Set the data down exactly as it stands, and keep its pictures out.

:: Information provided

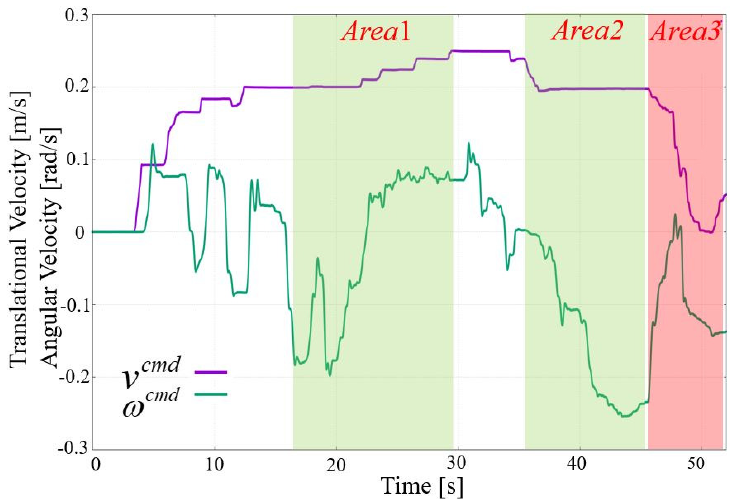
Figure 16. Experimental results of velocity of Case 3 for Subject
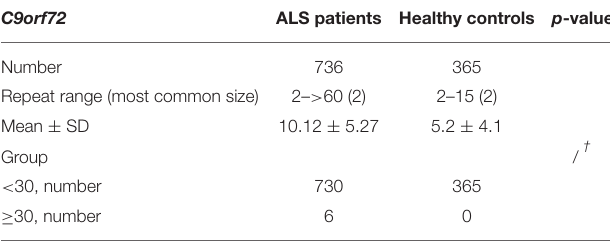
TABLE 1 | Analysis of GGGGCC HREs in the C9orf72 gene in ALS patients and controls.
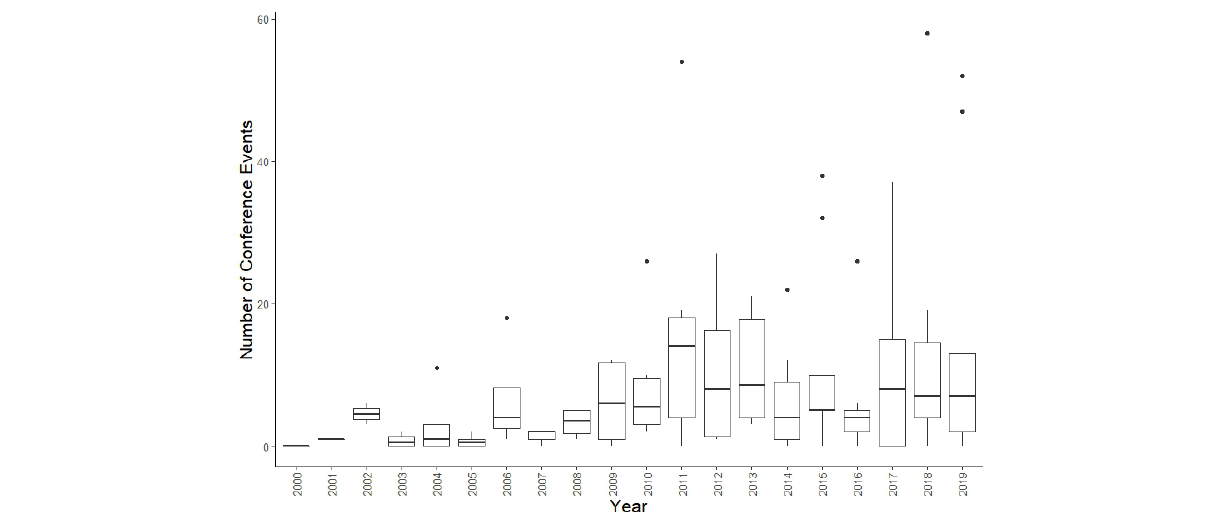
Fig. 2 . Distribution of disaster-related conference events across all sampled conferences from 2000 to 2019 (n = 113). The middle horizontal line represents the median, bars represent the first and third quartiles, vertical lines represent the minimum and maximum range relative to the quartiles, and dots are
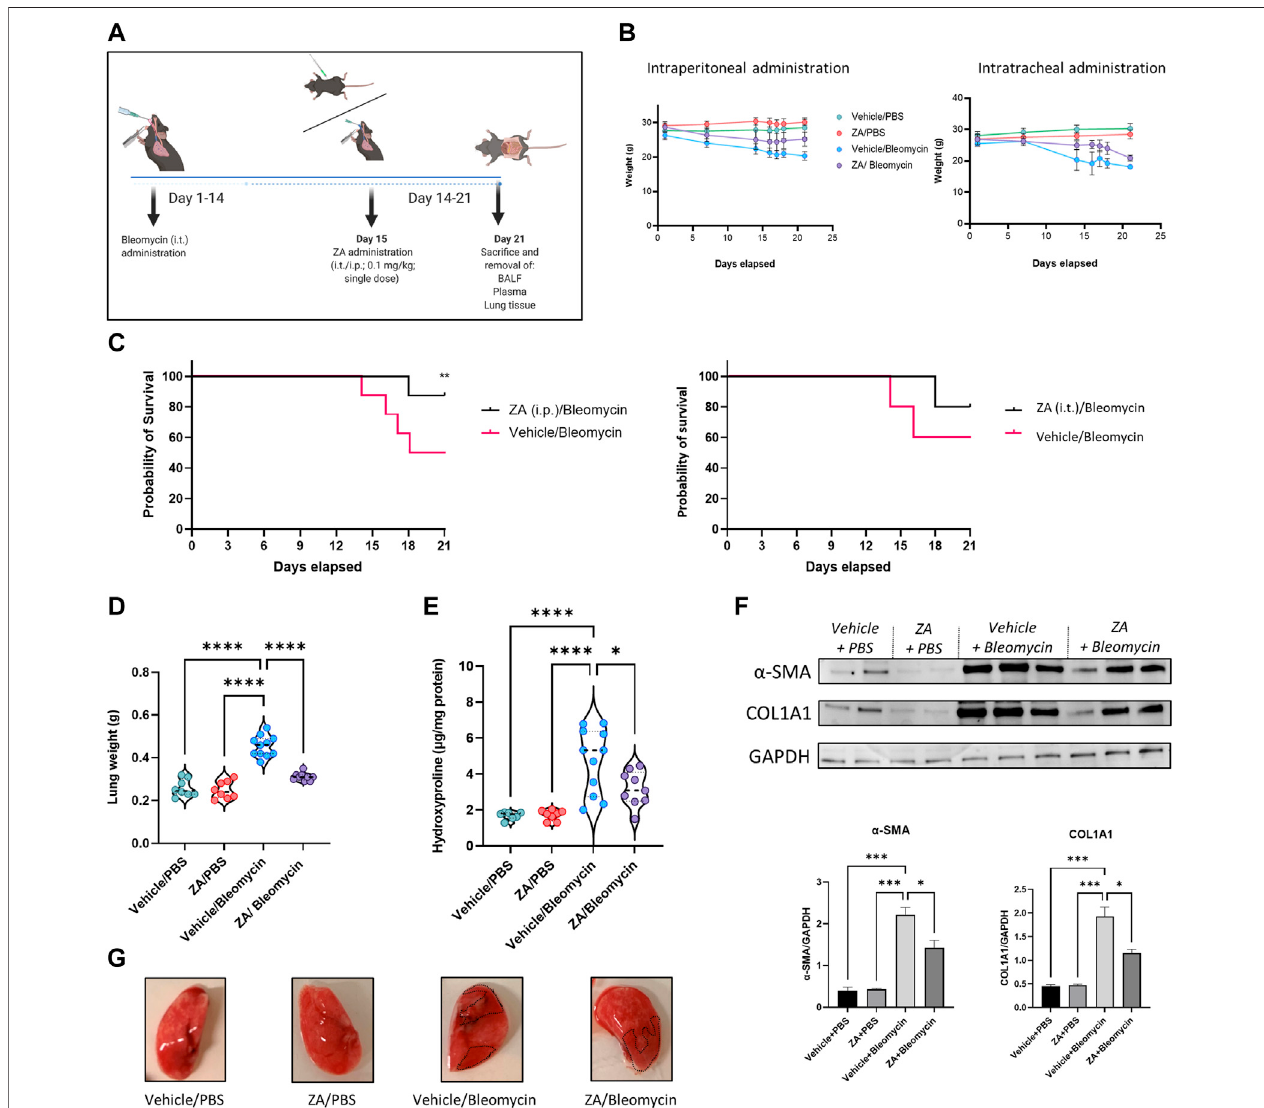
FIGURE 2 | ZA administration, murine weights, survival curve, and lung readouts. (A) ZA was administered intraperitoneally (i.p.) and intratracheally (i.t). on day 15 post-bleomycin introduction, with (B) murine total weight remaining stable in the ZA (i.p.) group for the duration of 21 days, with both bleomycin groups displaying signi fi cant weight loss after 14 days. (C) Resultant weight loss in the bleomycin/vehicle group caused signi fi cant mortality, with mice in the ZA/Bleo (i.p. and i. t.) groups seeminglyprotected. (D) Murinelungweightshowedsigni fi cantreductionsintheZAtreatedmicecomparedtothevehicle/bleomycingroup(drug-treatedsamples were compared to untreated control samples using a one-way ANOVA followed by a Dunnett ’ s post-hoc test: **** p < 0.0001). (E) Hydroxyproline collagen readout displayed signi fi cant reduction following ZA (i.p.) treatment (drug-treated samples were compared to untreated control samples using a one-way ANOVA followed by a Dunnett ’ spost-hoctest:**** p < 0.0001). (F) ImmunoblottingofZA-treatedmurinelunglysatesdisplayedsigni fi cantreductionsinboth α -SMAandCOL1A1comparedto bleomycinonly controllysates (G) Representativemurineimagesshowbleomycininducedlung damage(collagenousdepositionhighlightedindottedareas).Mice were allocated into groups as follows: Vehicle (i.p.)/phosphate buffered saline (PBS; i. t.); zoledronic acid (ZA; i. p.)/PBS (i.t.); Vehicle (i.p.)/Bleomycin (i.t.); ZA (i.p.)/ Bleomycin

::::

• _Reply_:
Figure 16. Experimental results of velocity of Case 3 for Subject
TABLE 1 | Analysis of GGGGCC HREs in the C9orf72 gene in ALS patients and controls.
Fig. 2 . Distribution of disaster-related conference events across all sampled conferences from 2000 to 2019 (n = 113). The middle horizontal line represents the median, bars represent the first and third quartiles, vertical lines represent the minimum and maximum range relative to the quartiles, and dots are
FIGURE 2 | ZA administration, murine weights, survival curve, and lung readouts. (A) ZA was administered intraperitoneally (i.p.) and intratracheally (i.t). on day 15 post-bleomycin introduction, with (B) murine total weight remaining stable in the ZA (i.p.) group for the duration of 21 days, with both bleomycin groups displaying signi fi cant weight loss after 14 days. (C) Resultant weight loss in the bleomycin/vehicle group caused signi fi cant mortality, with mice in the ZA/Bleo (i.p. and i. t.) groups seeminglyprotected. (D) Murinelungweightshowedsigni fi cantreductionsintheZAtreatedmicecomparedtothevehicle/bleomycingroup(drug-treatedsamples were compared to untreated control samples using a one-way ANOVA followed by a Dunnett ’ s post-hoc test: **** p < 0.0001). (E) Hydroxyproline collagen readout displayed signi fi cant reduction following ZA (i.p.) treatment (drug-treated samples were compared to untreated control samples using a one-way ANOVA followed by a Dunnett ’ spost-hoctest:**** p < 0.0001). (F) ImmunoblottingofZA-treatedmurinelunglysatesdisplayedsigni fi cantreductionsinboth α -SMAandCOL1A1comparedto bleomycinonly controllysates (G) Representativemurineimagesshowbleomycininducedlung damage(collagenousdepositionhighlightedindottedareas).Mice were allocated into groups as follows: Vehicle (i.p.)/phosphate buffered saline (PBS; i. t.); zoledronic acid (ZA; i. p.)/PBS (i.t.); Vehicle (i.p.)/Bleomycin (i.t.); ZA (i.p.)/ Bleomycin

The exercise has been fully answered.